Mesmo assim, ainda não inventaram nenhum sistema. A democracia vem provando ser o único regime que consegue manter, mesmo que às vezes de forma frágil, a liberdade, a justiça, a paz, os direitos e o bem estar da população.
Entretanto, a democracia só funciona em sua plenitude com instituições sólidas. Não existe democracia sem Congresso, sem Sistema Judiciário, sem Poder Executivo. Desde que, é claro, sejam independentes e harmônicos entre si, como pregam as constituições modernas. Uma imprensa livre, o respeito aos Direitos Humanos e à liberdade de expressão também são suporte de um sistema democrático. Mas atenção: liberdade de expressão, como tudo, tem limites. É assim desde que inventaram processos judiciais para tratar de crimes contra a honra, a injúria e a difamação. Sei que às vezes fica difícil entender a diferença entre crítica e ofensa, mas existem exemplos esclarecedores.
Na Alemanha, por exemplo, um país que ninguém nega que seja democrático, falar de nazismo é crime; se eu acusar alguém de pedofilia, terei de provar. Do contrário destruirei a vida deste alguém. Isso não é liberdade de expressão. É crime; se eu resolver xingar o meu chefe, a minha liberdade de expressão será exercida com toda a sua exuberância na fila do seguro desemprego.
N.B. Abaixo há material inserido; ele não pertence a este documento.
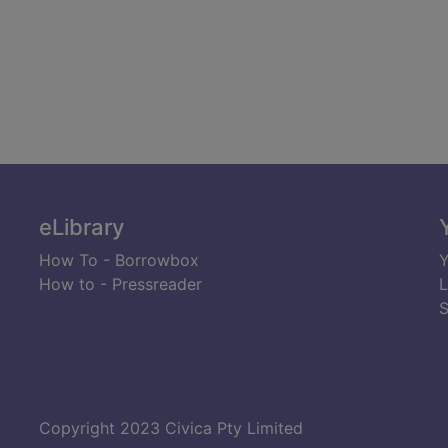
eLibrary
How To - Borrowbox
Y
How to - Pressreader
L
S
Copyright 2023 Civica Pty Limited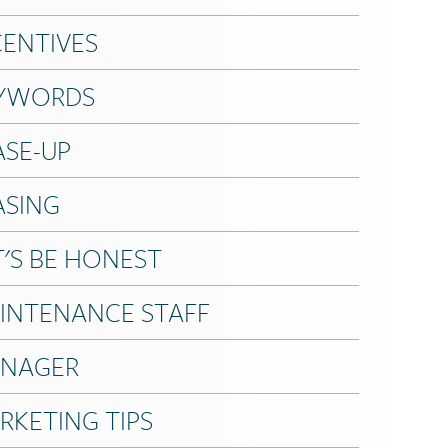
CENTIVES
YWORDS
ASE-UP
ASING
T'S BE HONEST
INTENANCE STAFF
NAGER
RKETING TIPS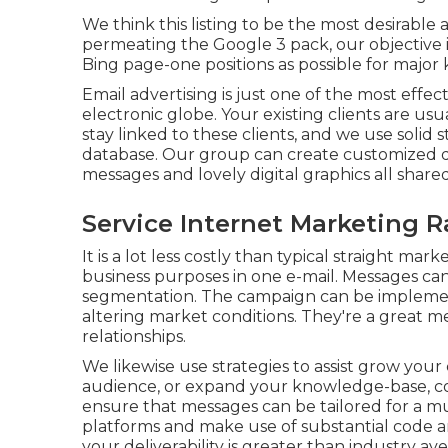
We think this listing to be the most desirable
permeating the Google 3 pack, our objective i
Bing page-one positions as possible for major
Email advertising is just one of the most effe
electronic globe. Your existing clients are u
stay linked to these clients, and we use solid 
database. Our group can create customized de
messages and lovely digital graphics all shar
Service Internet Marketing
It is a lot less costly than typical straight m
business purposes in one e-mail. Messages ca
segmentation. The campaign can be implemente
altering market conditions. They're a great 
relationships.
We likewise use strategies to assist grow your 
audience, or expand your knowledge-base, col
ensure that messages can be tailored for a m
platforms and make use of substantial code a
your deliverability is greater than industry av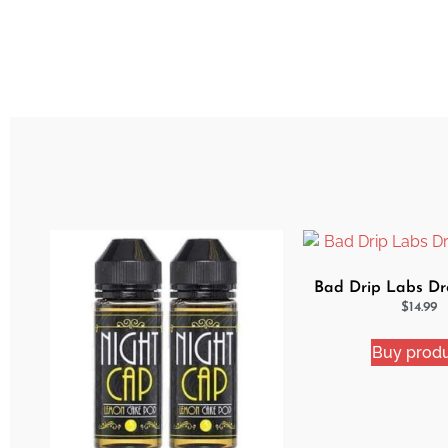
Bad Drip Labs Dro
$
14.99
Buy prod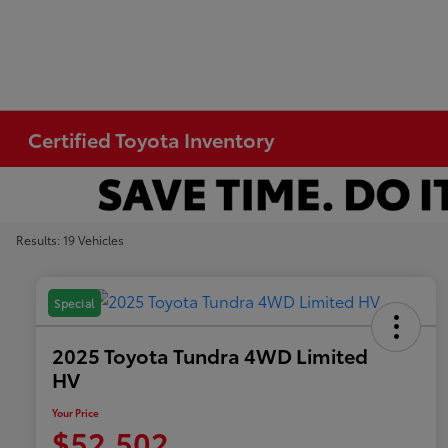
Certified Toyota Inventory
Results: 19 Vehicles
Special
2025 Toyota Tundra 4WD Limited
HV
Your Price
$52,502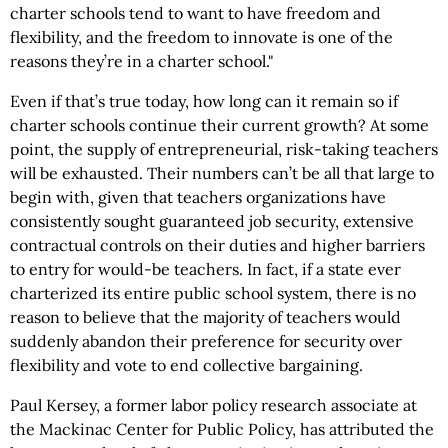
charter schools tend to want to have freedom and
flexibility, and the freedom to innovate is one of the
reasons they’re in a charter school."
Even if that’s true today, how long can it remain so if
charter schools continue their current growth? At some
point, the supply of entrepreneurial, risk-taking teachers
will be exhausted. Their numbers can’t be all that large to
begin with, given that teachers organizations have
consistently sought guaranteed job security, extensive
contractual controls on their duties and higher barriers
to entry for would-be teachers. In fact, if a state ever
charterized its entire public school system, there is no
reason to believe that the majority of teachers would
suddenly abandon their preference for security over
flexibility and vote to end collective bargaining.
Paul Kersey, a former labor policy research associate at
the Mackinac Center for Public Policy, has attributed the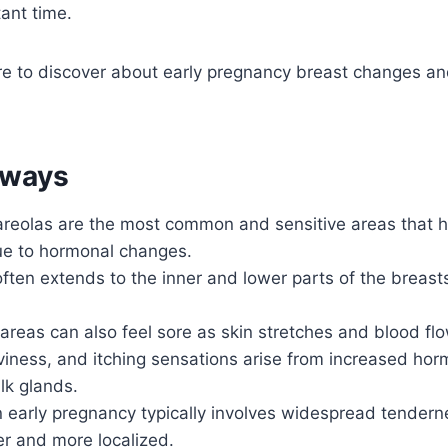
tant time.
e to discover about early pregnancy breast changes a
aways
reolas are the most common and sensitive areas that hu
e to hormonal changes.
ften extends to the inner and lower parts of the breast
areas can also feel sore as skin stretches and blood fl
viness, and itching sensations arise from increased ho
lk glands.
n early pregnancy typically involves widespread tendern
er and more localized.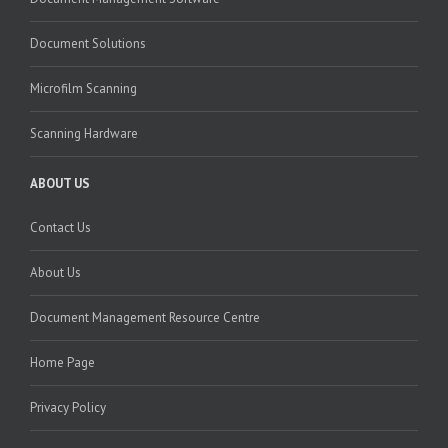
Document Solutions
Microfilm Scanning
Scanning Hardware
ABOUT US
Contact Us
About Us
Document Management Resource Centre
Home Page
Privacy Policy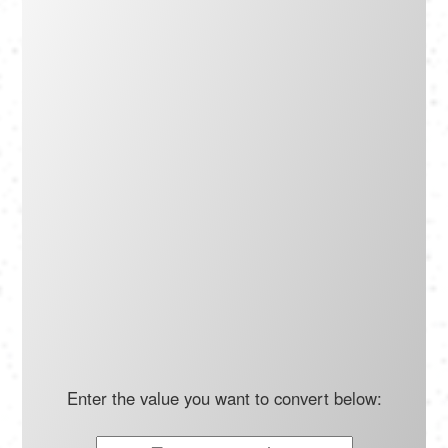
Português
Polski
Türkçe
русский
Enter the value you want to convert below: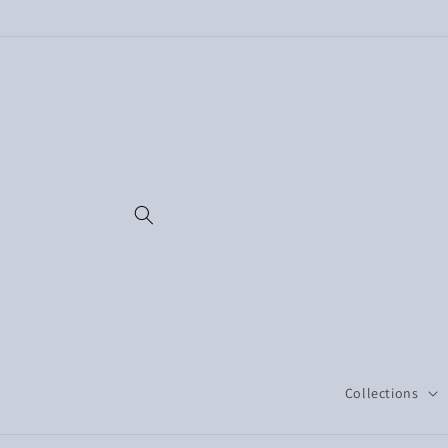
Skip to
content
Collections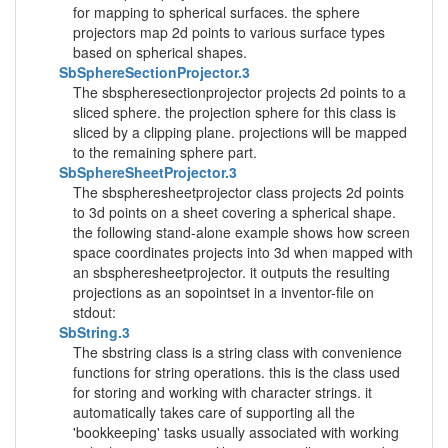
for mapping to spherical surfaces. the sphere
projectors map 2d points to various surface types
based on spherical shapes.
SbSphereSectionProjector.3
The sbspheresectionprojector projects 2d points to a
sliced sphere. the projection sphere for this class is
sliced by a clipping plane. projections will be mapped
to the remaining sphere part.
SbSphereSheetProjector.3
The sbspheresheetprojector class projects 2d points
to 3d points on a sheet covering a spherical shape.
the following stand-alone example shows how screen
space coordinates projects into 3d when mapped with
an sbspheresheetprojector. it outputs the resulting
projections as an sopointset in a inventor-file on
stdout:
SbString.3
The sbstring class is a string class with convenience
functions for string operations. this is the class used
for storing and working with character strings. it
automatically takes care of supporting all the
'bookkeeping' tasks usually associated with working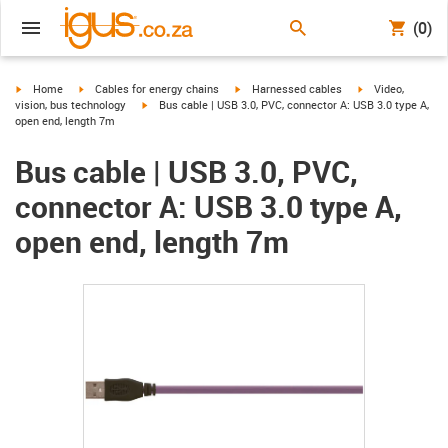
(0)
igus-icon-arrow-right
igus-icon-arrow-right
igus-icon-arrow-right
igus-icon-arrow-r
Home
Cables for energy chains
Harnessed cables
Video,
igus-icon-arrow-right
vision, bus technology
Bus cable | USB 3.0, PVC, connector A: USB 3.0 type A,
open end, length 7m
Bus cable | USB 3.0, PVC,
connector A: USB 3.0 type A,
open end, length 7m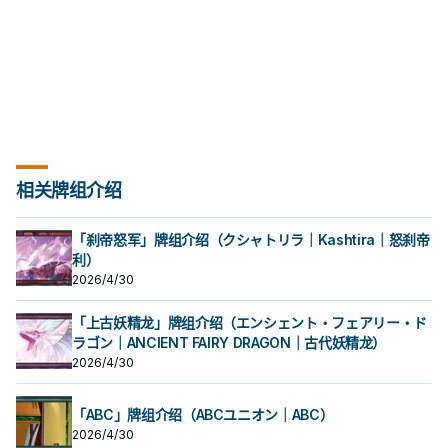
can only use each effect of
"Tearlaments Kashtira" once per
turn.
相关牌组介绍
「刹帝怒军」牌组介绍（クシャトリラ｜Kashtira｜怒刹帝
利）
2026/4/30
「上古妖精龙」牌组介绍（エンシェント・フェアリー・ド
ラゴン｜ANCIENT FAIRY DRAGON｜古代妖精龙）
2026/4/30
「ABC」牌组介绍（ABCユニオン｜ABC）
2026/4/30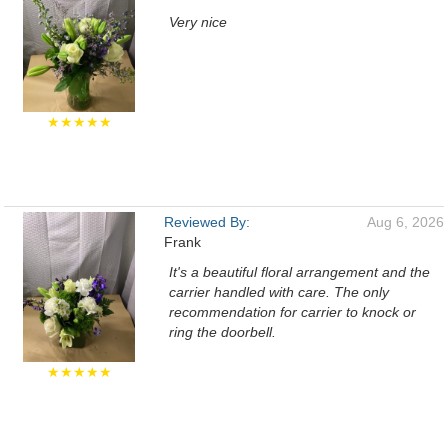
Very nice
★★★★★
Reviewed By:
Aug 6, 2026
Frank
It's a beautiful floral arrangement and the
carrier handled with care. The only
recommendation for carrier to knock or
ring the doorbell.
★★★★★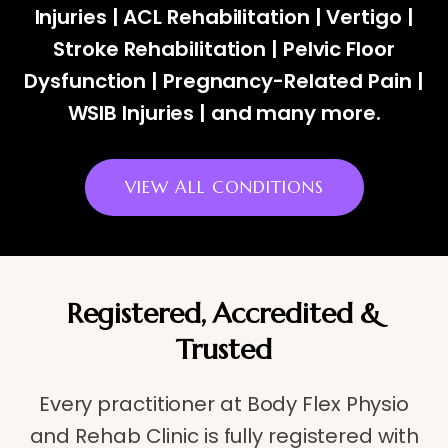
Injuries | ACL Rehabilitation | Vertigo |
Stroke Rehabilitation | Pelvic Floor
Dysfunction | Pregnancy-Related Pain |
WSIB Injuries | and many more.
VIEW ALL CONDITIONS
Registered, Accredited &
Trusted
Every practitioner at Body Flex Physio
and Rehab Clinic is fully registered with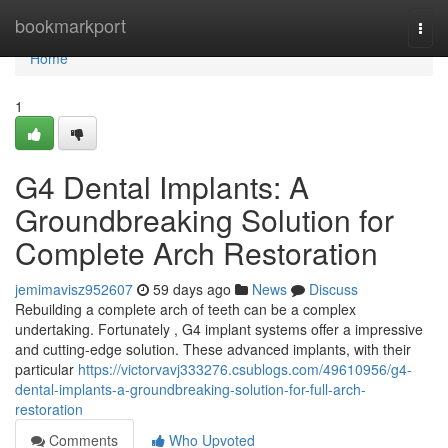
Home
bookmarkport
Togg
navi
Home
1
G4 Dental Implants: A
Groundbreaking Solution for
Complete Arch Restoration
jemimavisz952607
59 days ago
News
Discuss
Rebuilding a complete arch of teeth can be a complex
undertaking. Fortunately , G4 implant systems offer a impressive
and cutting-edge solution. These advanced implants, with their
particular
https://victorvavj333276.csublogs.com/49610956/g4-
dental-implants-a-groundbreaking-solution-for-full-arch-
restoration
Comments
Who Upvoted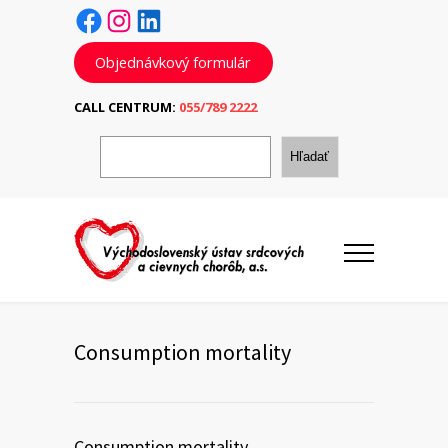
Facebook
Instagram
LinkedIn
Objednávkový formulár
CALL CENTRUM:
055/789 2222
H
ľ
Hľadať
a
d
a
ť
Consumption mortality
Consumption mortality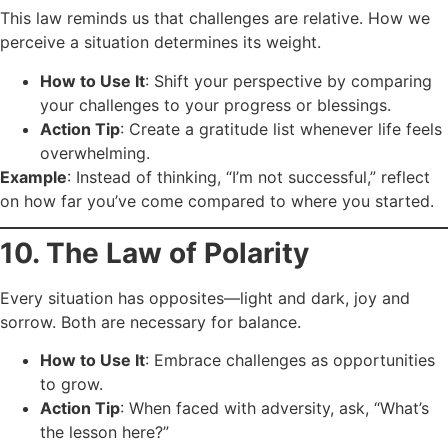
This law reminds us that challenges are relative. How we
perceive a situation determines its weight.
How to Use It
: Shift your perspective by comparing
your challenges to your progress or blessings.
Action Tip
: Create a gratitude list whenever life feels
overwhelming.
Example
: Instead of thinking, “I’m not successful,” reflect
on how far you’ve come compared to where you started.
10. The Law of Polarity
Every situation has opposites—light and dark, joy and
sorrow. Both are necessary for balance.
How to Use It
: Embrace challenges as opportunities
to grow.
Action Tip
: When faced with adversity, ask, “What’s
the lesson here?”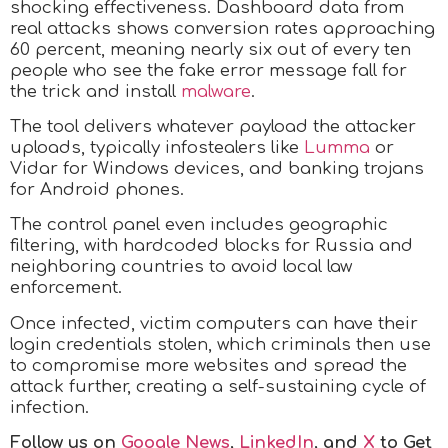
shocking effectiveness. Dashboard data from
real attacks shows conversion rates approaching
60 percent, meaning nearly six out of every ten
people who see the fake error message fall for
the trick and install
malware
.
The tool delivers whatever payload the attacker
uploads, typically infostealers like
Lumma
or
Vidar for Windows devices, and banking trojans
for Android phones.
The control panel even includes geographic
filtering, with hardcoded blocks for Russia and
neighboring countries to avoid local law
enforcement.
Once infected, victim computers can have their
login credentials stolen, which criminals then use
to compromise more websites and spread the
attack further, creating a self-sustaining cycle of
infection.
Follow us on
Google News
,
LinkedIn
, and
X
to Get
Digo sempre que se as instituições acabarem hoje, amanhã cedinho, sem falta, já começará a barbárie. Somos animais cheios de apetites e desejos incompatíveis com a convivência social saudável que precisam ser sufocados por regras muito severas, pelo bem da convivência em sociedade, pelo bem do coletivo. Sem leis e alguém para fazê-las cumprir, voltaremos não à Idade Média, mas ao tempo das cavernas. A democracia é um acordo que fazemos entre nós para que possamos estar o mais próximo possível da vida civilizada. Nunca será do jeito que você quer. Nem do jeito que eu quero.
Quanto mais civilizado um povo, mais sólidas serão suas instituições e, por consequência, mais robusta será sua democracia. Não está satisfeito? É seu direito. Quer mudar? Use a democracia, use o voto, participe de manifestações. Mas já vou avisando: usar a democracia para desmontá-la é possível, como estamos testemunhando, mas a força do espírito civilizatório cedo ou tarde irá impor sua vontade.
Compreender que os tempos difíceis também são importantes, na teoria é muito fácil. Mas viver diariamente a dor da opressão, do atraso, da violência, do retrocesso, da perda de direitos conquistados com muito custo e da insegurança sobre o presente e o futuro é, de fato, muito penoso e frustrante. A sorte, se é que se pode dizer isso, é que o ser humano é capaz de sobreviver a situações extremas, tamanha é sua capacidade de adaptação, tamanha é sua criatividade.
O importante é saber que o espírito civilizatório está em nosso inconsciente coletivo e a despeito de todo o esforço de alguns em nos fazer andar para trás, na verdade eles estão apenas criando impulso para mais um salto.